Floods destroy crops in Bor
By Moses Gum Degur
Fields of crops and homes in the outskirts of Bor town have been destroyed by floods caused by overflow of River Nile and torrential rainfall, Jonglei State Governor Philip Aguer Panyang said.
In a phone interview with Juba Monitor, Governor Aguer said the flood has destroyed fields of beans, simsim and groundnuts and washed away several houses.
He said the flooding was caused by overflowing of Nile River and heavy rainfall in parts of Eastern Equatoria State, which he said filled up the river Nile.
“We are experiencing flooding with some crops being washed away since the last few days,” Aguer said. “The flooding has damaged filed crops like beans, simsim and groundnuts and displaced some people from their residents,” he added.
Governor Aguer said despite the damages caused by flood in the state, people are still doing their normal activities for survival.
He said since it is seasonal flooding, he believes it will not affect annual production of other crops like sorghum.
“It is a seasonal flooding for some days. It will go down if rain stop and the Nile water go in. In this regard it will not affect production of sorghum and other crops,”Aguer said.
Governor Aguer said the people of Jonglei State should plant in the second season if the flood is over for the purpose of producing enough food for next year to eradicate hunger and alleviate the suffering of the people.
He advised farmers to harvest their gardens if some of the grains matured to prevent total lost.
In a related development heavy rains are said to have left states of Bhar el Ghazal region especially Aweil largely under water.
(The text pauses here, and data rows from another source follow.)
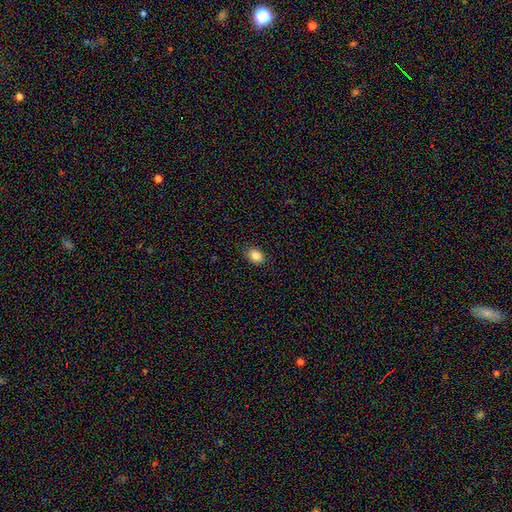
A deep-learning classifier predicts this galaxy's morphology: smooth_or_featured: smooth (p=0.87) [alt: star or artifact p=0.09]
how_rounded: in between (p=0.78) [alt: round p=0.21]
merging: none (p=0.86) [alt: minor disturbance p=0.11]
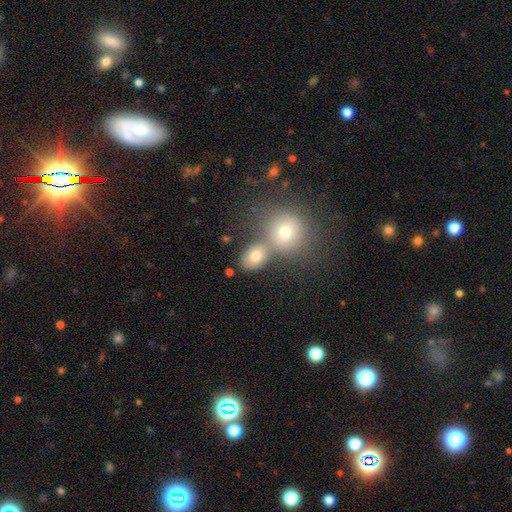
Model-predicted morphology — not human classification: type=smooth (74%); roundness=in between (60%); merging=none (57%).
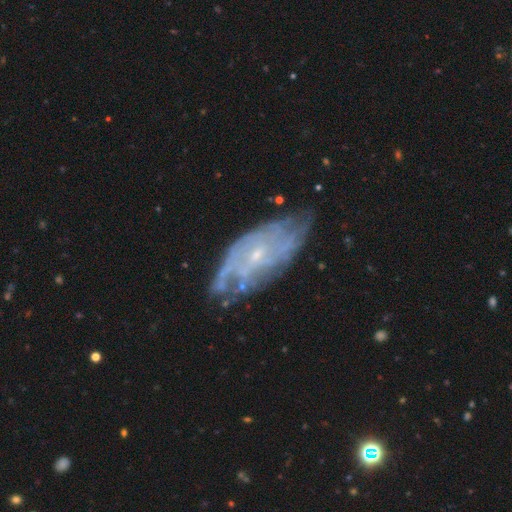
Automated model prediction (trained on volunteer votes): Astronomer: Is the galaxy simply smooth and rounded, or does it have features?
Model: featured or disk — 77%.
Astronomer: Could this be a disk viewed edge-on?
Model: no — 90%.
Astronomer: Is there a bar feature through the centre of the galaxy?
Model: no — 61%.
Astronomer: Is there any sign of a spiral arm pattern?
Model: yes — 75%.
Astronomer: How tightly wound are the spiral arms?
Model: tight — 55% (runner-up: medium, 32%).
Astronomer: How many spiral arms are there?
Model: can't tell — 58%.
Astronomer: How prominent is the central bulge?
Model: small — 79%.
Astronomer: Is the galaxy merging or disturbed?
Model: none — 62%.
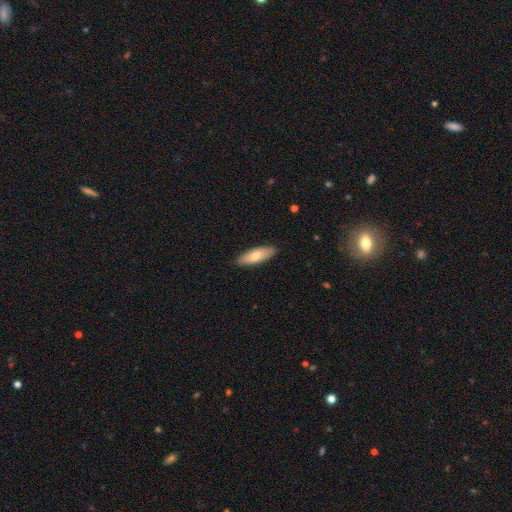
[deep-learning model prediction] smooth 75%, featured or disk 20%, star or artifact 5%. Down the decision tree: how rounded — in between (56%); merging — none (89%).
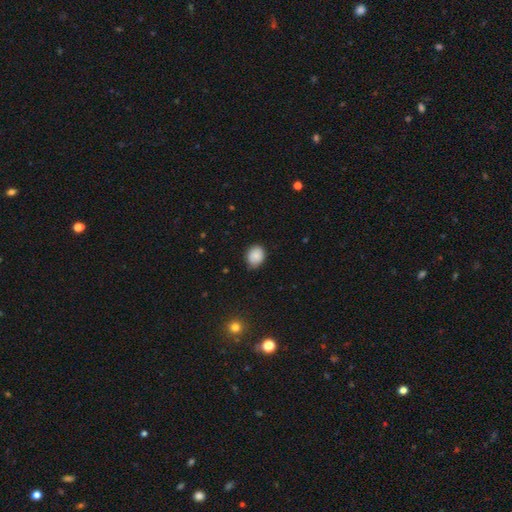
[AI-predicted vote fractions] Smooth or featured: smooth — 87% (star or artifact — 8%)
How rounded: round — 53% (in between — 46%)
Merging: none — 76% (minor disturbance — 20%)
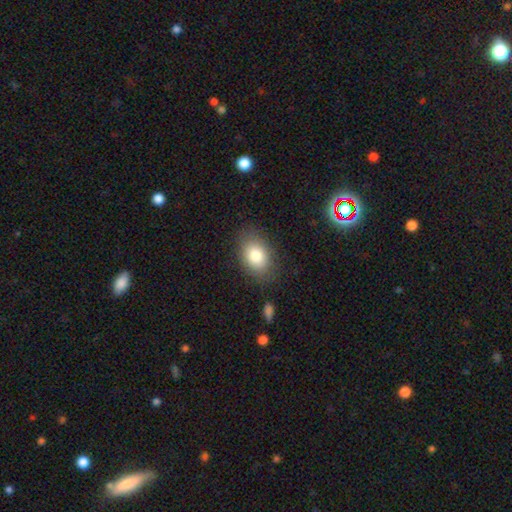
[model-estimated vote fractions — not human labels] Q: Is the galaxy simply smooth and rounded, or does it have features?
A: smooth — 81%.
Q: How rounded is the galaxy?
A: in between — 82%.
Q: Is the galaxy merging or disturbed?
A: none — 81%.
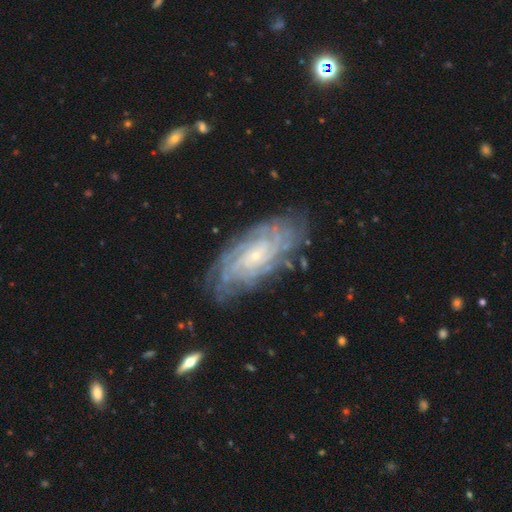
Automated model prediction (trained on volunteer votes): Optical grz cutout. It shows a featured or disk galaxy (87%) with no bar (70%), tight (79%) spiral arms (97%) and a small central bulge (84%). Merging: none (79%).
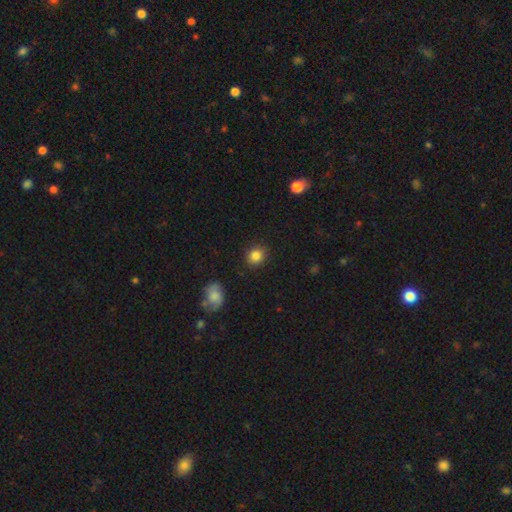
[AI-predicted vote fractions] smooth_or_featured: smooth (p=0.85) [alt: star or artifact p=0.10]
how_rounded: round (p=0.80) [alt: in between p=0.19]
merging: none (p=0.88) [alt: minor disturbance p=0.08]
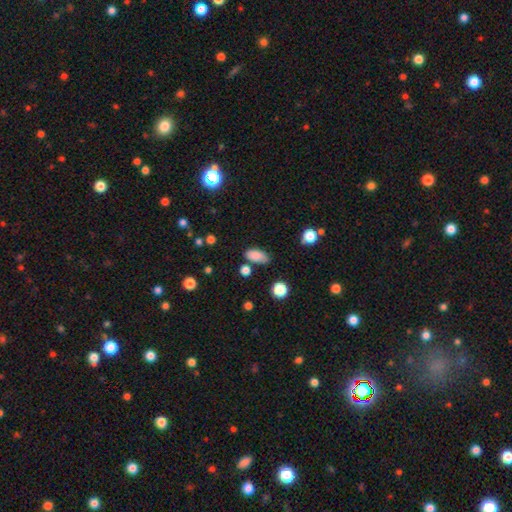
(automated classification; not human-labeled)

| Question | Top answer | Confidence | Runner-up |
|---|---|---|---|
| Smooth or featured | smooth | 85% | star or artifact (10%) |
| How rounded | in between | 89% | cigar-shaped (6%) |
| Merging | none | 70% | minor disturbance (18%) |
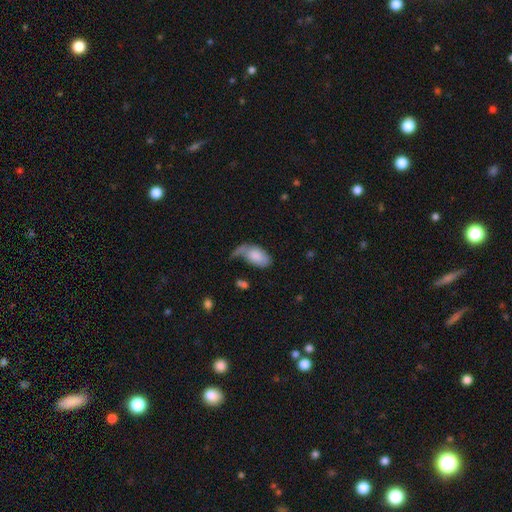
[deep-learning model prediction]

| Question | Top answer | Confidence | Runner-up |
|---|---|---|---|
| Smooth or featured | smooth | 76% | featured or disk (17%) |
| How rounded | in between | 93% | round (5%) |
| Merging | none | 31% | major disturbance (30%) |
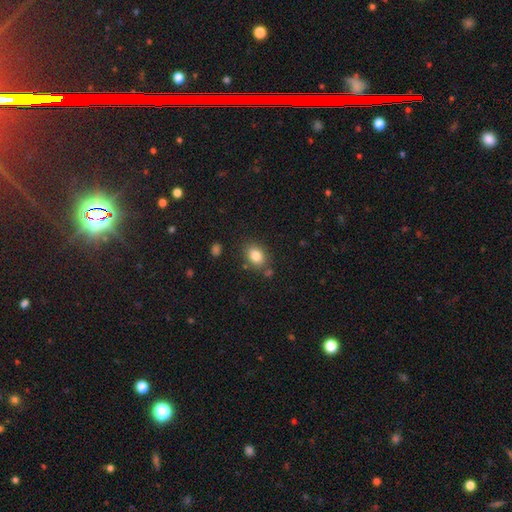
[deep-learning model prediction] Overall: smooth (83%). How rounded: in between (67%; round 31%). Merging: none (78%).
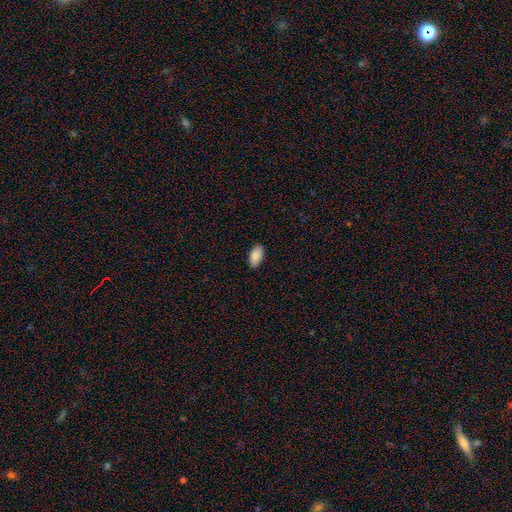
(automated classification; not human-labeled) Overall: smooth (90%). How rounded: in between (95%). Merging: none (89%).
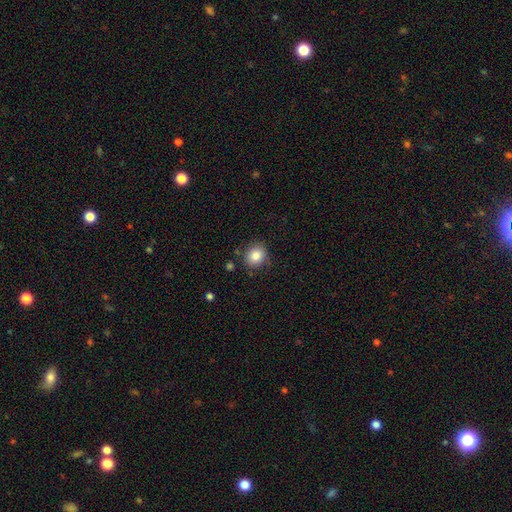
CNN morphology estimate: The model was most divided on "how rounded": round: 73%, in between: 26%, cigar-shaped: 1%. More confident: smooth or featured — smooth (84%); merging — none (83%).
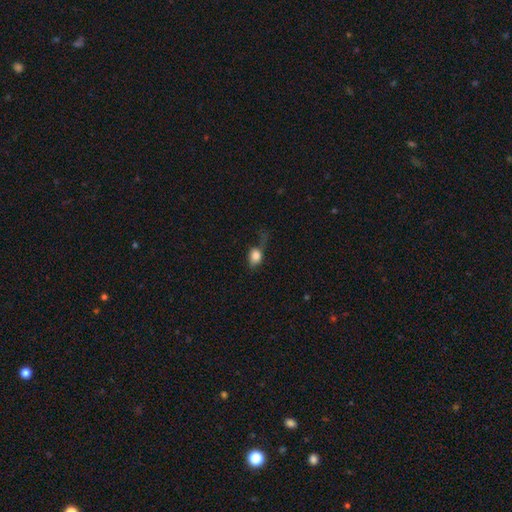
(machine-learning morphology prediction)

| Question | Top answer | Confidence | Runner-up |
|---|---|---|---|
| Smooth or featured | smooth | 76% | featured or disk (14%) |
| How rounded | in between | 56% | round (40%) |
Brig. Gen Bolis Bol Malou, the Director of Fire Brigade Service in Wau State confirmed that areas of former Bahr el Ghazal state are filled with water leaving some people stranded.
He said according to reports, there is still no damage caused since the level of water is low.
He said an assessment team is still conducting its work to see the level of water and how much damage it may have caused on people.
Malou urged the civilians to dig local dykes or channels for water to run to avoid damage to the properties.